Topo

Família recebe canabidiol após enfrentar desconfiança e falta de dinheiro

Gustavo Maia

Do UOL, no Rio

11/09/2014 12h07

Os pais da capixaba Giovanna de Souza Guisso, 12, portadora da síndrome de Dravet --tipo raro de epilepsia de difícil controle--, receberam pela primeira vez, nesta quarta-feira (10), caixas de um medicamento à base de CBD (canabidiol), substância encontrada na planta da maconha (cannabis sativa). Eles esperam que o uso do produto diminua a ocorrência de crises convulsivas, a exemplo de outros pacientes que são tratados com o canabidiol no Brasil e no mundo.

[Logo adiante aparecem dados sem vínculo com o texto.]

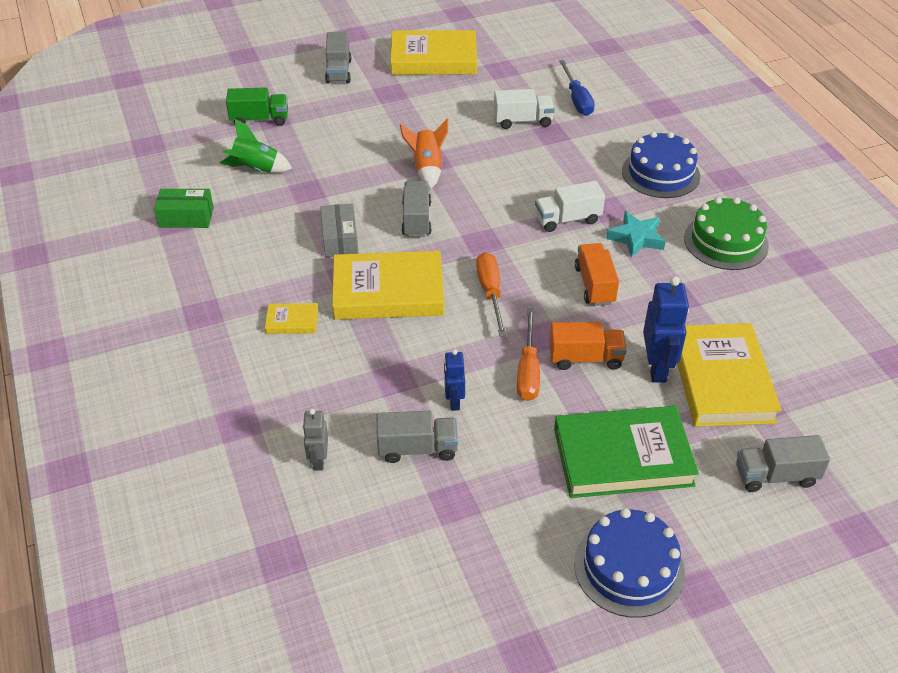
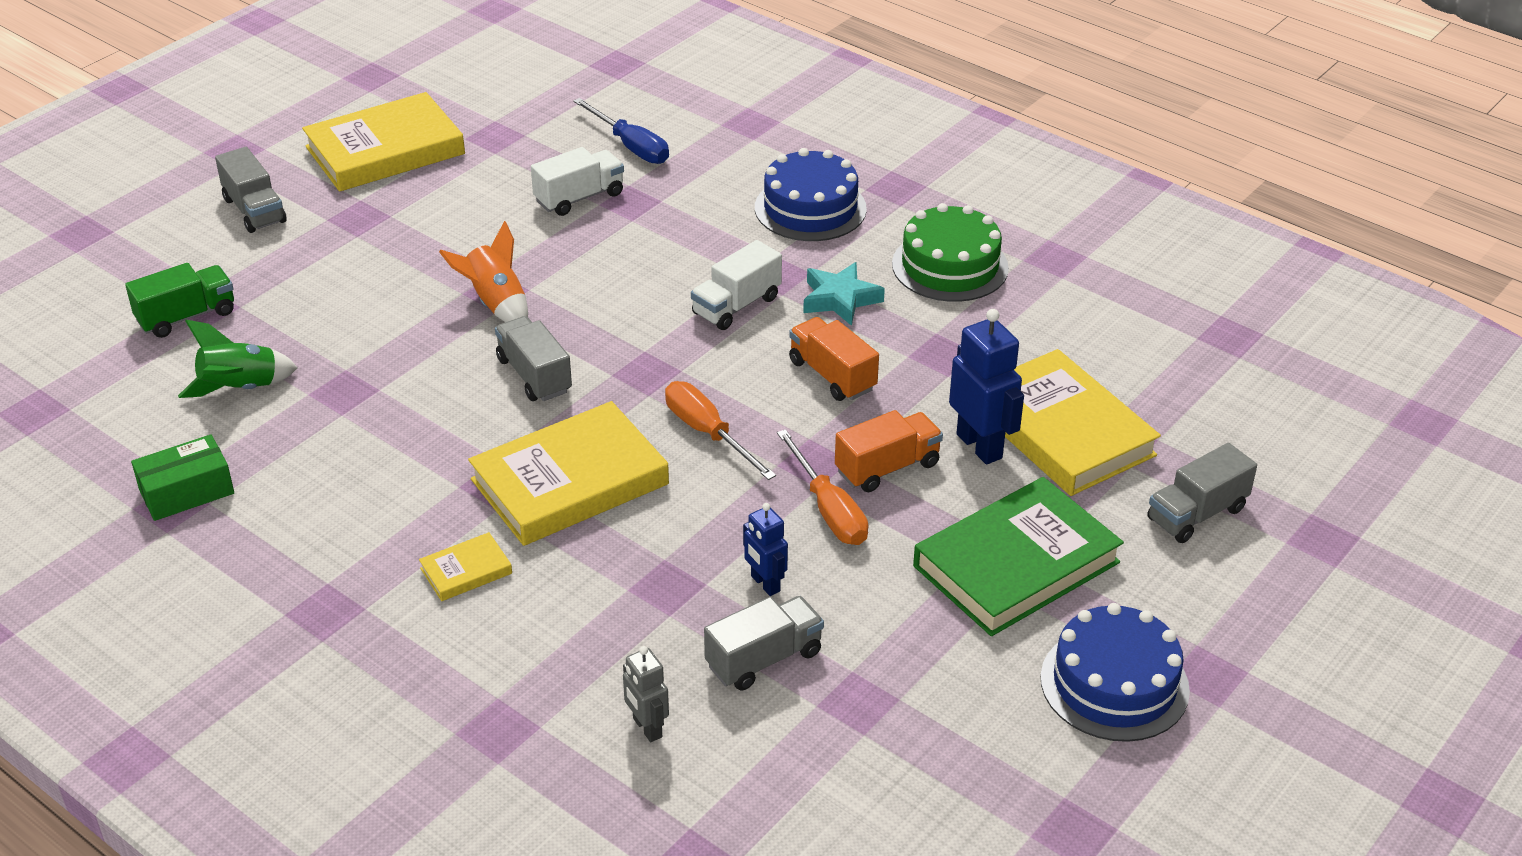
camera: 30 degrees left, 5 degrees down
(340, 239) = (446, 439): grey box -> none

O produto foi importado da empresa “Hempmeds”, de San Diego, na Califórnia (EUA), mediante autorização da Anvisa (Agência Nacional de Vigilância Sanitária), e foi retirado na alfândega do aeroporto de Viracopos, em Campinas, São Paulo. A família vive no município de Guarapari, no Espírito Santo.

O uso de um medicamento que contém um composto da maconha na filha de 12 anos inicialmente assustou a mãe de Giovanna, a dona de casa Patricia Guisso, 38. "O primeiro contato que eu tive com o CBD foi por meio do pediatra dela, que me falou sobre os relatos de resultados animadores. Confesso que no primeiro momento existiu um preconceito por ser derivado da maconha, uma droga ilícita", disse Patricia. Ela conta que, depois de pesquisar sobre o assunto, viu que o medicamento não daria "o barato que a maconha dá", por ter baixo teor de THC.

Para o pai da menina, o contabilista Geberson Guisso, 36,  "quando se menciona apenas a maconha, o tabu é realmente muito grande". "Mas não estamos comprando maconha, como a que o traficante vende. É apenas um componente da planta”, afirmou.

Giovanna sofre com crises convulsivas desde os dois meses de idade e, de acordo com a mãe, atualmente tem, em média, 25 convulsões por mês. Para tentar controlar as crises, ela toma cerca de dez comprimidos de quatro tipos de remédio diariamente. "Eles têm diversos efeitos colaterais, entre eles supressão das plaquetas, que aumentam o risco de hemorragias, problemas nefrológicos, e dependência", afirmou Patricia. A quantidade dos medicamentos importados, segundo ela, será suficiente para um período entre dois e três meses de tratamento.

A autorização para a importação do CBD foi concedida no dia 25 de agosto, um mês e meio depois de a família dar entrada na solicitação formal para a Anvisa, em 10 de julho. A agência informou que, até a última sexta-feira (5), havia autorizado 58 solicitações de importação de produtos à base do CBD, por meio de "pedido excepcional de importação para uso pessoal". Até o momento, a Anvisa recebeu 74 pedidos diretos e 13 por demandas judiciais. A maior parte deles se encontra sob análise, dois foram arquivados por morte do paciente e apenas uma foi indeferida.

Segundo a agência, o pedido de excepcionalidade é necessário porque medicamentos sem registro no país, como o CBD, não contam com dados de eficácia e segurança registrados na Anvisa. Neste caso, cabe ao profissional médico a responsabilidade pela indicação do produto, especialmente na definição da dose e formas de uso.

Além das questões burocráticas, os pais de Giovanna veem no preço do produto o maior entrave para o uso do CBD no tratamento da filha. "Cada caixa custa US$ 650 (cerca de R$ 1.490). Chorei bastante, pedi desconto, e consegui que as duas [caixas de remédio compradas] saíssem por US$ 950 dólares (cerca de R$ 2.175), já com taxa de envio", contou Patricia.

Segundo o pai da menina, o valor do produto não cabe no orçamento da família. "Nós não teríamos condições. Só conseguimos comprar com a ajuda dos nossos amigos, da nossa comunidade. Fizeram um evento para umas 700 pessoas para arrecadar dinheiro", disse Geberson.

Eles foram retirar as duas caixas de remédios pessoalmente para evitar a cobrança de tributos, que seriam de 100% sobre o valor do produto. Com os medicamentos, os pais de Giovanna reencontraram a filha na manhã desta quinta (11).